BANGKOK (AP) -- World stock markets tumbled Thursday after U.S. Federal Reserve minutes gave investors an unwelcome reminder that super-easy monetary policy has an expiration date.
Transcripts from the Fed's latest meeting, released Wednesday, showed some policymakers are worried that the bank's $85 billion in bond purchases each month, which are designed to boost the sluggish U.S. economic recovery, could eventually unsettle financial markets or cause the central bank to take losses.
European stocks sank in early trading. Britain's FTSE 100 fell 1.4 percent to 6,304.17. Germany's DAX lost 1.4 percent to 7,621.34. France's CAC-40 shed 1.5 percent to 3,654.01.
Wall Street also looked set for losses. Dow Jones industrial futures declined 0.3 percent to 13,847 and S&P 500 futures lost 0.3 percent to 1,502.50.

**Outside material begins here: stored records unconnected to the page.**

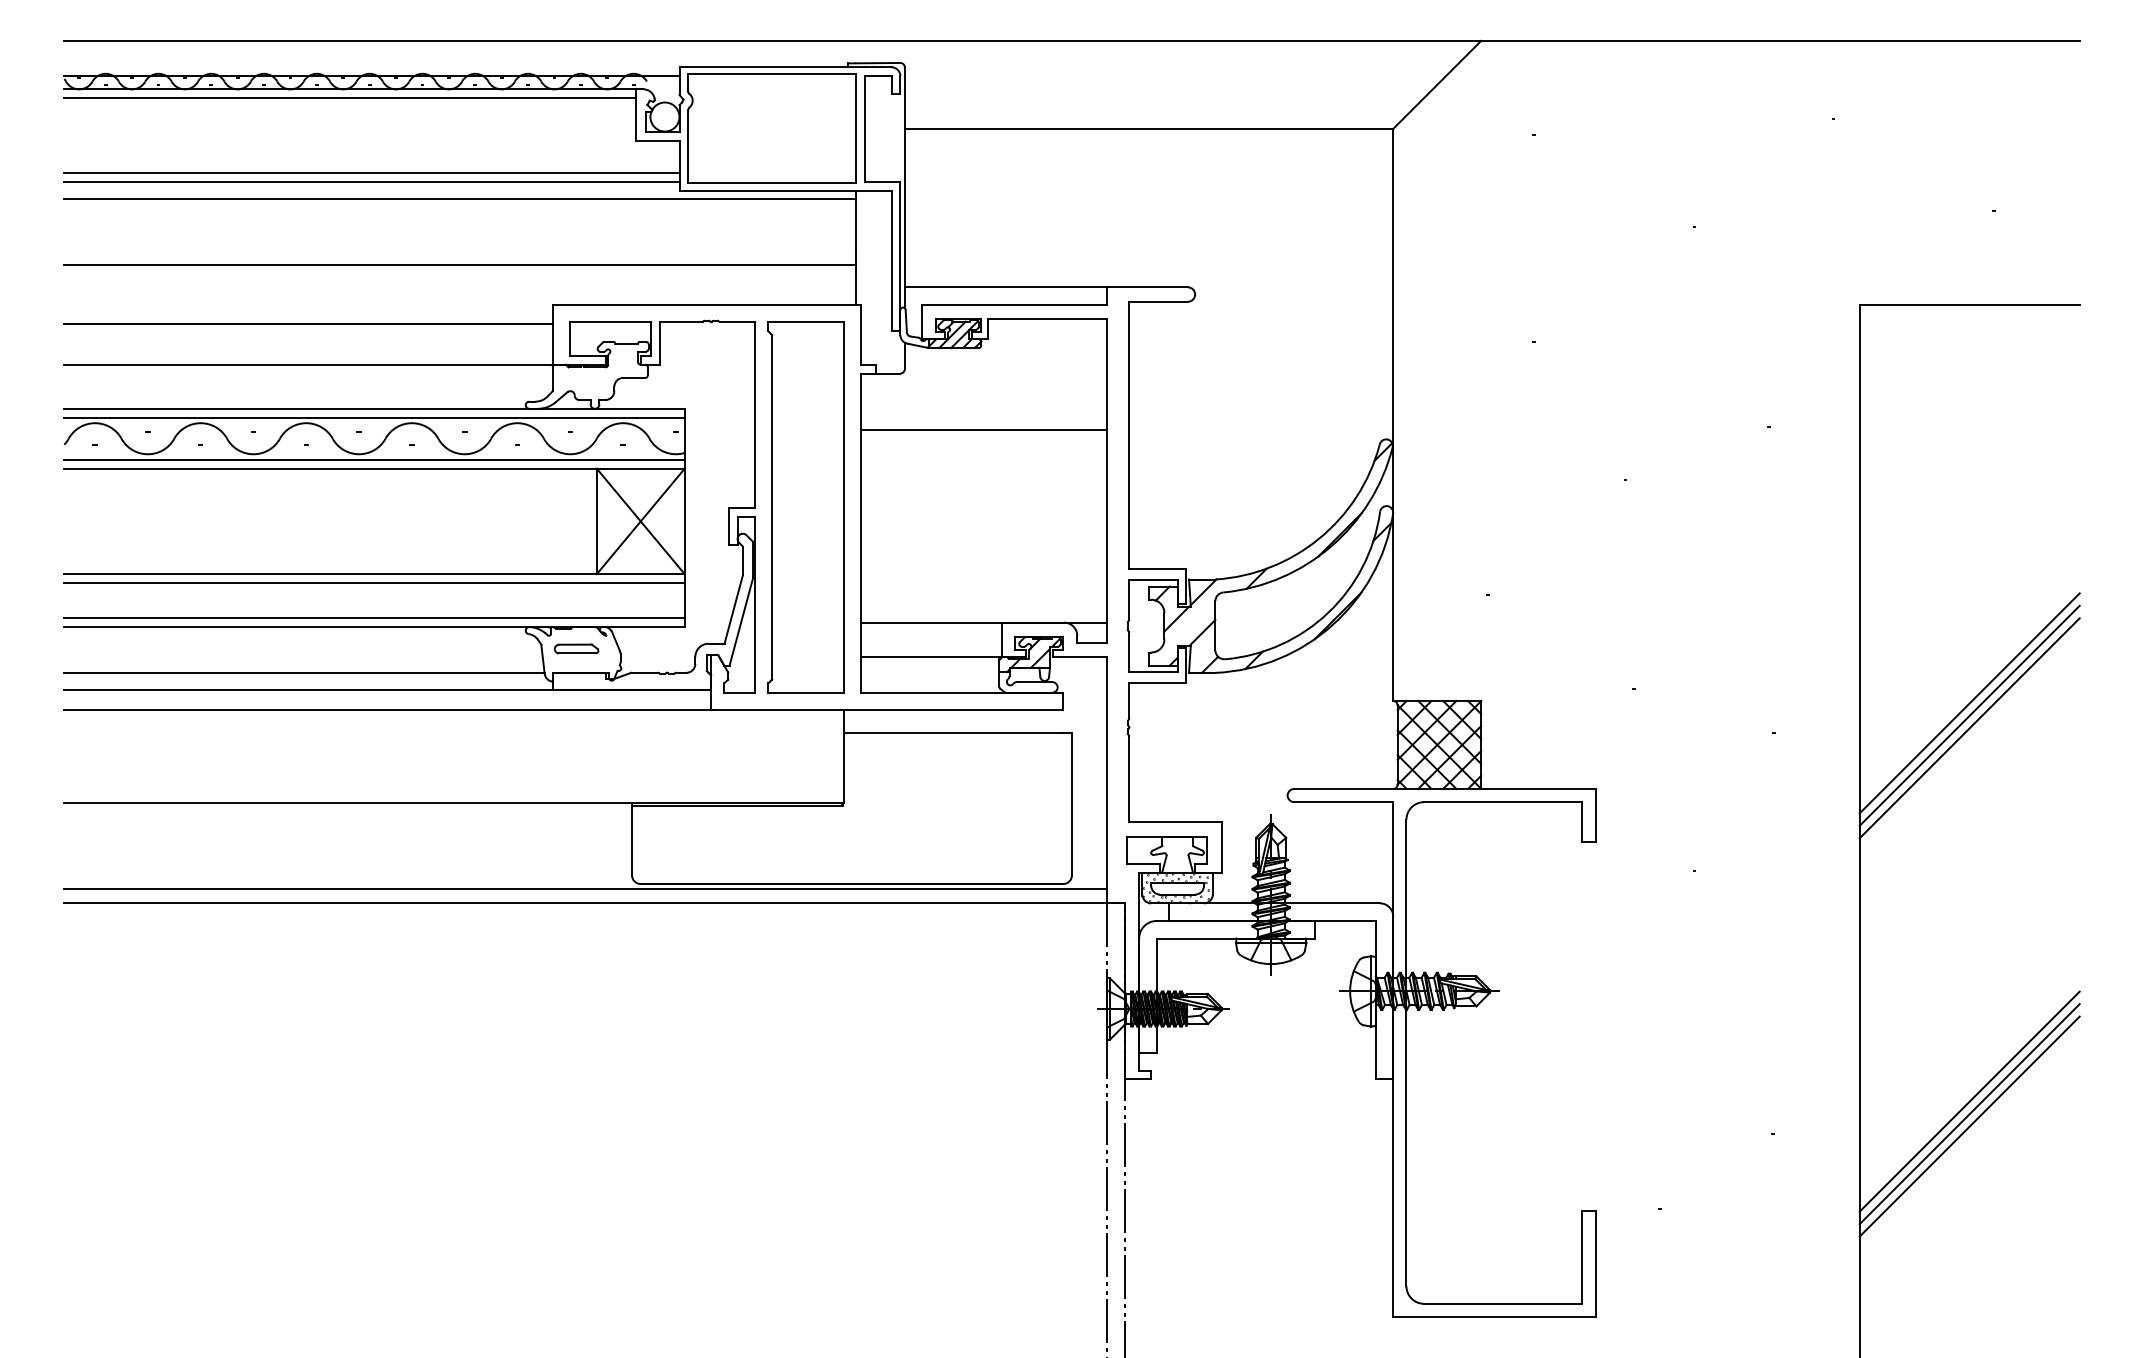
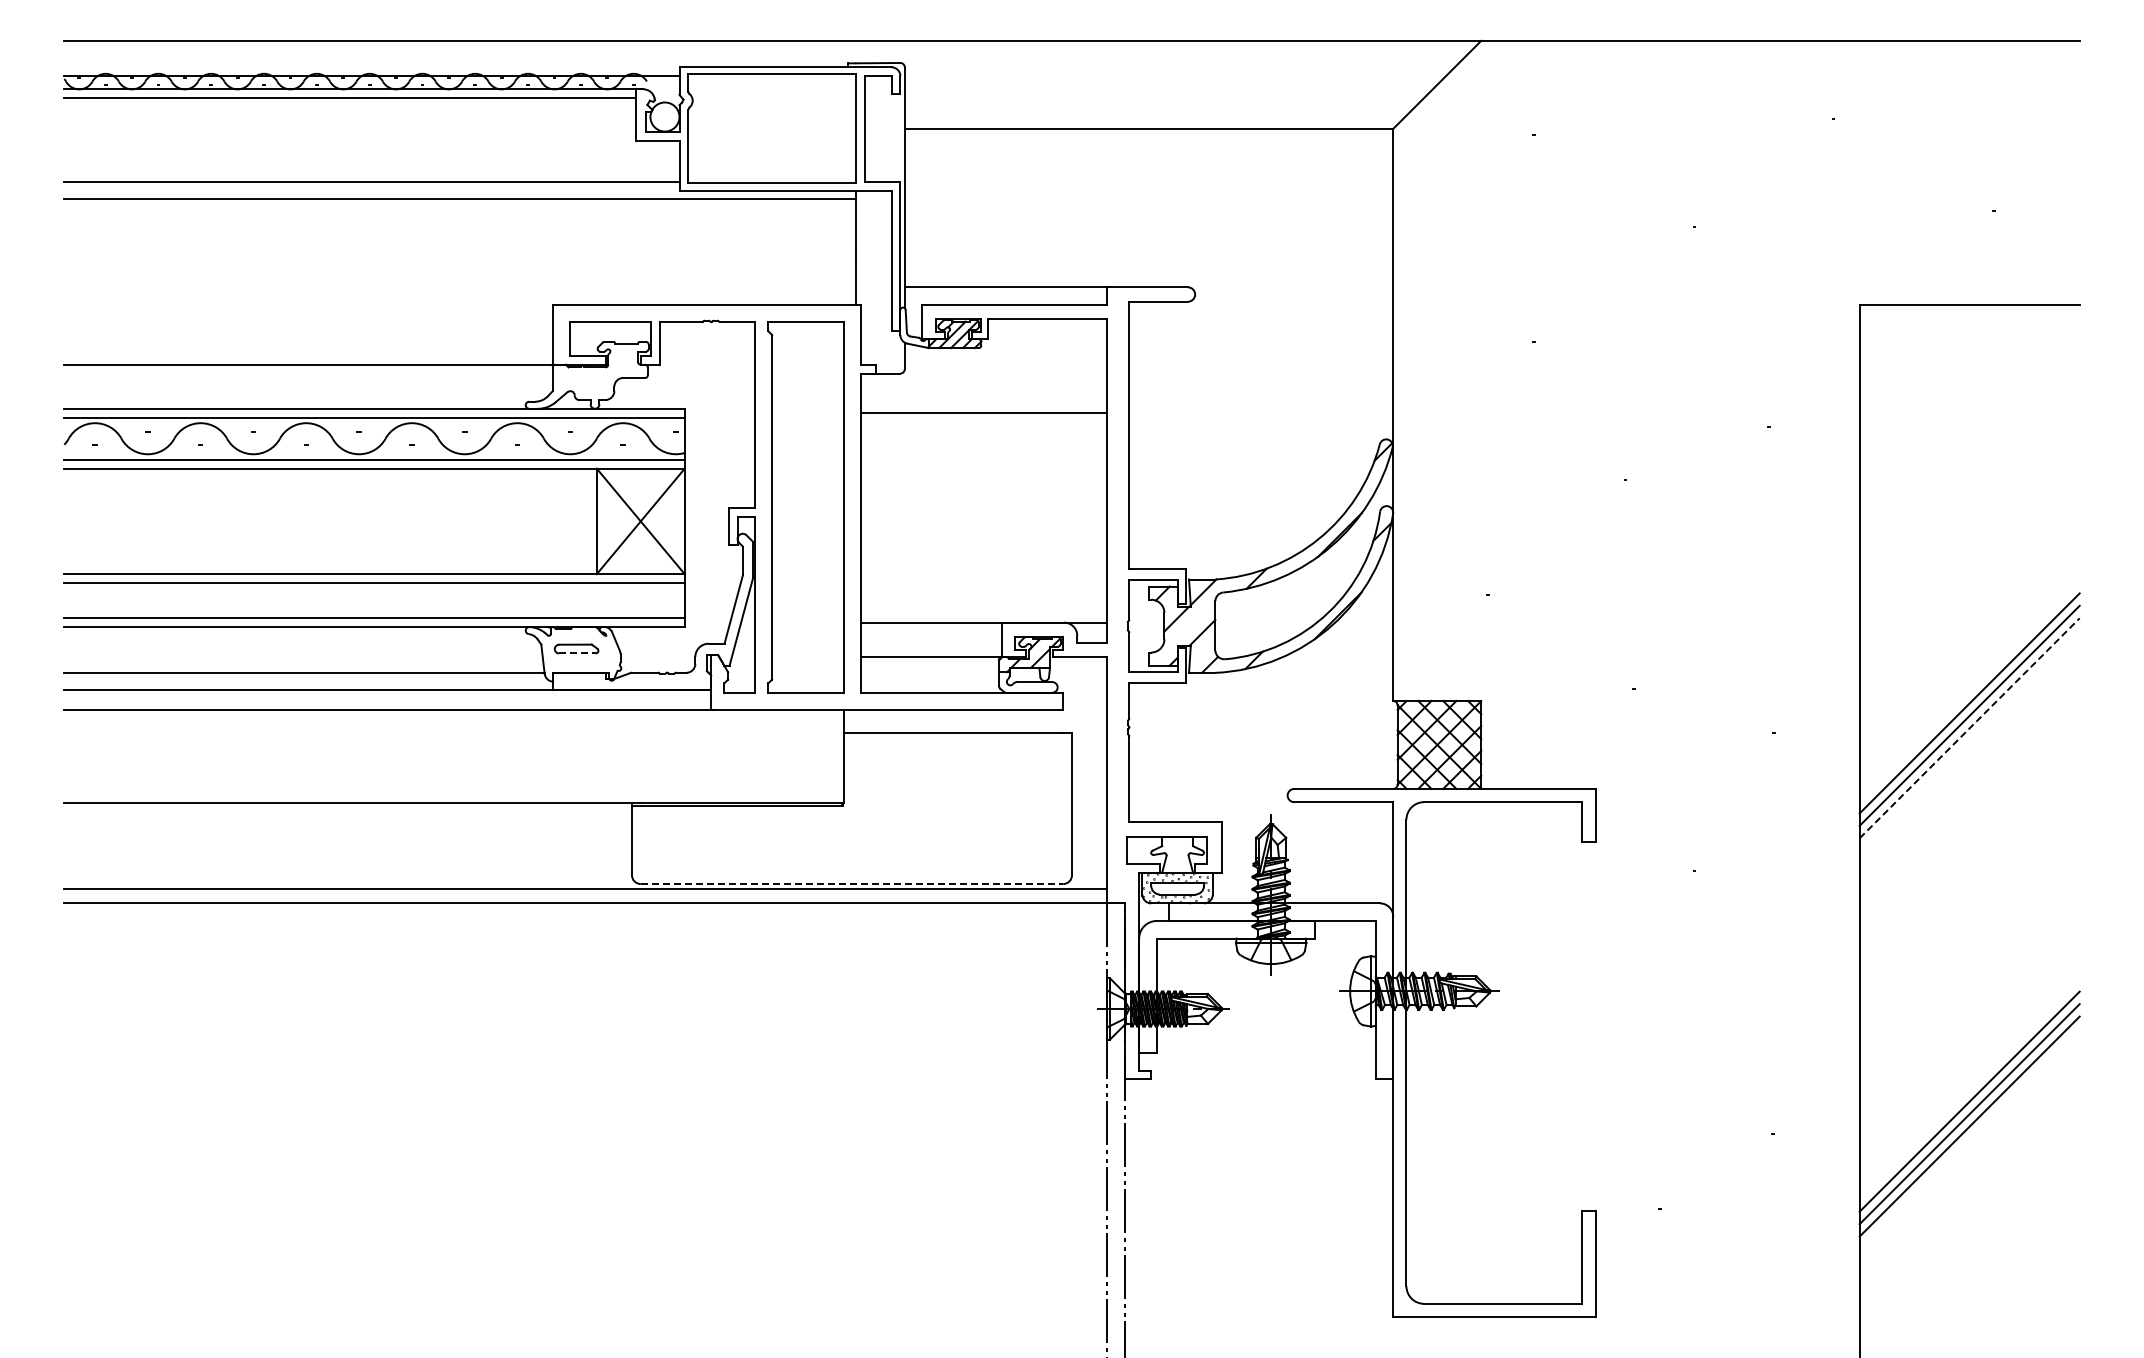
line at (371, 172): present -> none
line at (460, 264): present -> none
line at (308, 324): present -> none
line at (983, 429) position: (983, 429) -> (983, 412)
line at (577, 653): solid -> dashed
line at (1969, 728): solid -> dashed
line at (852, 884): solid -> dashed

In Tokyo, the Nikkei 225 fell 1.4 percent to 11,309.13. Hong Kong's Hang Seng tumbled 1.7 percent to 22,906.67. Australia's S&P/ASX 200 fell 2.3 percent to 4,980.10. South Korea's Kospi dropped 0.5 percent to 2,015.22. Benchmarks in Singapore, Taiwan, and New Zealand also fell.
In mainland China, the Shanghai Composite Index plummeted 3 percent to 2,325.95. It was the index's biggest loss in almost 15 months. The smaller Shenzhen Composite Index shed 2 percent to 950.01.
The signs of disagreement at the Fed turned investor sentiment negative, analysts said, throwing into question how long the U.S. central bank's bond buying will last.
"The market is feeling pretty skittish, and anything like that is likely to cause some concerns," said Andrew Sullivan, a trader at Kim Eng Securities in Hong Kong. "It's one of the first signals that the Fed's mood is changing from one of being very accommodative with easy money to start thinking about, 'This isn't going to go on forever.' "
By buying bonds, the Fed drives up their prices and lowers interest rates, which have stayed at record lows. That keeps costs low for mortgages and other types of loans. This approach to monetary policy is known as quantitative easing.
Investors also turned cautious after being disappointed by a dip in U.S. housing starts. The Commerce Department said Wednesday that builders started work at a seasonally adjusted annual rate of 890,000 homes last month. That was down 8.5 percent from December.
Drops in commodities prices led resource stocks lower. Hong Kong-listed Zijin Mining Group, China's largest gold miner, fell 3.3 percent. Jiangxi Copper Co. lost 3.2 percent. BHP Billiton, the Australian-based mining giant, fell 3.8 percent.
Benchmark oil for April delivery was down $1.56 to $93.66 per barrel in electronic trading on the New York Mercantile Exchange. The contract lost $1.88, or 2 percent, to finish at $95.22 on the Nymex on Tuesday.
In currencies, the euro fell to $1.3198 from $1.3281 late Wednesday in New York. The dollar fell to 93.31 yen from 93.81 yen.